One of the great ironies of the Francis review process is that it was the resulting analysis of the 14 trusts with poor mortality figures that delivered the greatest value.
The irony emerges from the fact the analysis, led by NHS England medical director Sir Bruce Keogh, was a spur of the moment decision. It was made when it became clear that, despite a three year gestation, the worthy but verbose Francis report offered nothing on which the government could take instant action – and therefore counter the inevitable “something must be done” headlines.
Back in February, the greatest hope was pinned, first on the Francis report’s recommendations and then, as they were digested, the “zero harm” review being prepared by Don Berwick. However, the publication of the Berwick report has produced another sense of anticlimax.
This reaction was largely unfair. The Berwick review team deliberately placed the emphasis on culture change as the only way to deliver sustainable quality improvement. They rightly pointed out the demands for new rules and regulations indicate a service still too often waiting with Pavlovian eagerness for the next set of central “guidance”.
However, the report took an age to effectively restate the importance of issues Professor Berwick has long championed. Had it been produced in, say, April as part of the work guiding the Keogh review, it would have felt more relevant to the specific challenges facing the service.
Hope and concern
The Keogh review recovered from unpromising beginnings because its leader took advantage of the timing and the nature of the work. With just five months to carry out investigations into 14 organisations and draw out conclusions for the system, Sir Bruce had to be very clear about what he was trying to achieve and how he would do it.

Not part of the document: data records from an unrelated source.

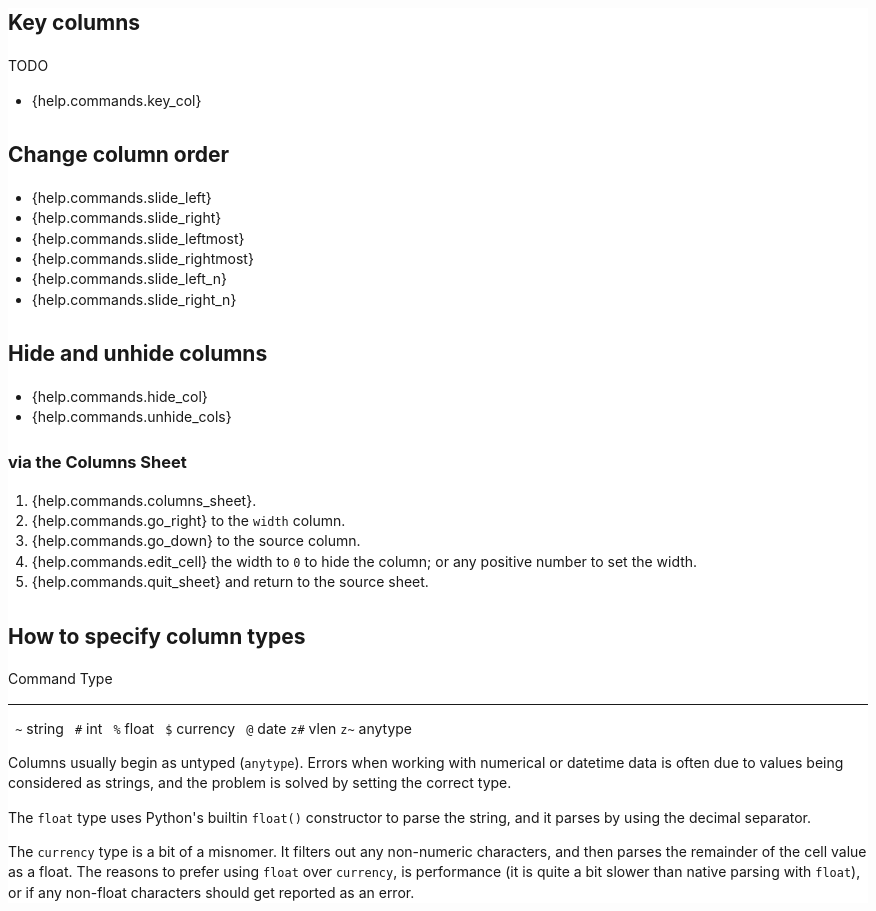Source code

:## Key columns

TODO

- {help.commands.key_col}

## Change column order

- {help.commands.slide_left}
- {help.commands.slide_right}
- {help.commands.slide_leftmost}
- {help.commands.slide_rightmost}
- {help.commands.slide_left_n}
- {help.commands.slide_right_n}

## Hide and unhide columns

- {help.commands.hide_col}
- {help.commands.unhide_cols}

### via the Columns Sheet

1. {help.commands.columns_sheet}.
1. {help.commands.go_right} to the `width` column.
1. {help.commands.go_down} to the source column.
4. {help.commands.edit_cell} the width to `0` to hide the column; or any positive number to set the width.
5. {help.commands.quit_sheet} and return to the source sheet.


## How to specify column types

Command    Type
--------- --------
` ~`      string
` #`      int
` %`      float
` $`      currency
` @`      date
`z#`      vlen
`z~`      anytype

Columns usually begin as untyped (`anytype`). Errors when working with numerical or datetime data is often due to values being considered as strings, and the problem is solved by setting the correct type.

The `float` type uses Python's builtin `float()` constructor to parse the string, and it parses by using the decimal separator.

The `currency` type is a bit of a misnomer. It filters out any non-numeric characters, and then parses the remainder of the cell value as a float.
The reasons to prefer using `float` over `currency`, is performance (it is quite a bit slower than native parsing with `float`), or if any non-float characters should get reported as an error.

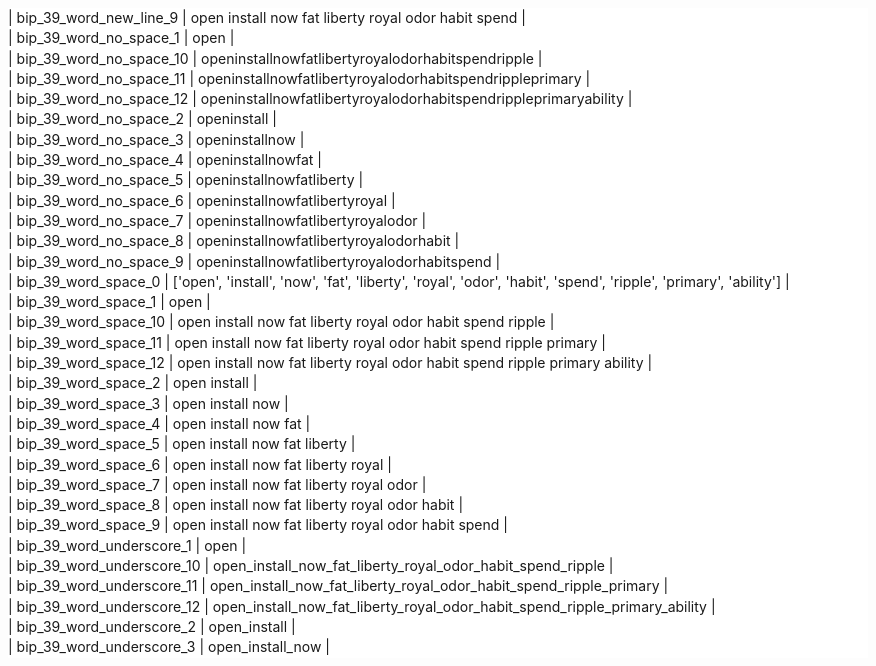 | bip_39_word_new_line_9 | open
install
now
fat
liberty
royal
odor
habit
spend |  
| bip_39_word_no_space_1 | open |  
| bip_39_word_no_space_10 | openinstallnowfatlibertyroyalodorhabitspendripple |  
| bip_39_word_no_space_11 | openinstallnowfatlibertyroyalodorhabitspendrippleprimary |  
| bip_39_word_no_space_12 | openinstallnowfatlibertyroyalodorhabitspendrippleprimaryability |  
| bip_39_word_no_space_2 | openinstall |  
| bip_39_word_no_space_3 | openinstallnow |  
| bip_39_word_no_space_4 | openinstallnowfat |  
| bip_39_word_no_space_5 | openinstallnowfatliberty |  
| bip_39_word_no_space_6 | openinstallnowfatlibertyroyal |  
| bip_39_word_no_space_7 | openinstallnowfatlibertyroyalodor |  
| bip_39_word_no_space_8 | openinstallnowfatlibertyroyalodorhabit |  
| bip_39_word_no_space_9 | openinstallnowfatlibertyroyalodorhabitspend |  
| bip_39_word_space_0 | ['open', 'install', 'now', 'fat', 'liberty', 'royal', 'odor', 'habit', 'spend', 'ripple', 'primary', 'ability'] |  
| bip_39_word_space_1 | open |  
| bip_39_word_space_10 | open install now fat liberty royal odor habit spend ripple |  
| bip_39_word_space_11 | open install now fat liberty royal odor habit spend ripple primary |  
| bip_39_word_space_12 | open install now fat liberty royal odor habit spend ripple primary ability |  
| bip_39_word_space_2 | open install |  
| bip_39_word_space_3 | open install now |  
| bip_39_word_space_4 | open install now fat |  
| bip_39_word_space_5 | open install now fat liberty |  
| bip_39_word_space_6 | open install now fat liberty royal |  
| bip_39_word_space_7 | open install now fat liberty royal odor |  
| bip_39_word_space_8 | open install now fat liberty royal odor habit |  
| bip_39_word_space_9 | open install now fat liberty royal odor habit spend |  
| bip_39_word_underscore_1 | open |  
| bip_39_word_underscore_10 | open_install_now_fat_liberty_royal_odor_habit_spend_ripple |  
| bip_39_word_underscore_11 | open_install_now_fat_liberty_royal_odor_habit_spend_ripple_primary |  
| bip_39_word_underscore_12 | open_install_now_fat_liberty_royal_odor_habit_spend_ripple_primary_ability |  
| bip_39_word_underscore_2 | open_install |  
| bip_39_word_underscore_3 | open_install_now |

He also understood the review could provide a useful testing ground for the investigations that would be undertaken by the new chief inspector of hospitals.
‘The most obvious concern is that, despite being announced in February, the inquiry will not start not produce its final report until “sometime next year”’
His main report was a triumph of conciseness – with a limited number of specific recommendations. The analysis of individual trusts gave those organisations a real sense of where and how they could improve; lessons that will have been learned by others in similar positions.
So, what hope should we attach to the inquiry into care failings at Morecambe Bay? The first interview with its chair, Dr Bill Kirkup, gives cause for hope and concern.
Lessons for the service
The most obvious concern is that, despite being announced in February, it will not start to take evidence until September and will not produce its final report until “sometime next year”. That timescale is likely to come under further pressure if Dr Kirkup is successful in extending his terms of reference to cover a nine year period and to resist any “ringfence around what we could look at”.
‘A lengthy, sprawling inquiry can sap the lifeblood from an organisation more effectively than any other method’
Dr Kirkup says he has no intention of duplicating the Francis report’s work by delivering a “root and branch review of how the regulation works”. But he also wants to take the opportunity to learn wider lessons for the service.
The Morecambe Bay inquiry has two constituencies to serve: the families affected by the poor care at the trust and NHS organisations who want to avoid causing the same harm. There will be an understandable desire on the part of the former to learn everything that contributed to that poor care – and no doubt for blame to be attributed where appropriate.
Dr Kirkup will need to balance those wishes with the pressing desire for the service to understand the key lessons of what went wrong at Morecambe Bay. He may also want to consider that a lengthy, sprawling inquiry can sap the lifeblood from an organisation more effectively than any other method: just look at Mid Staffs.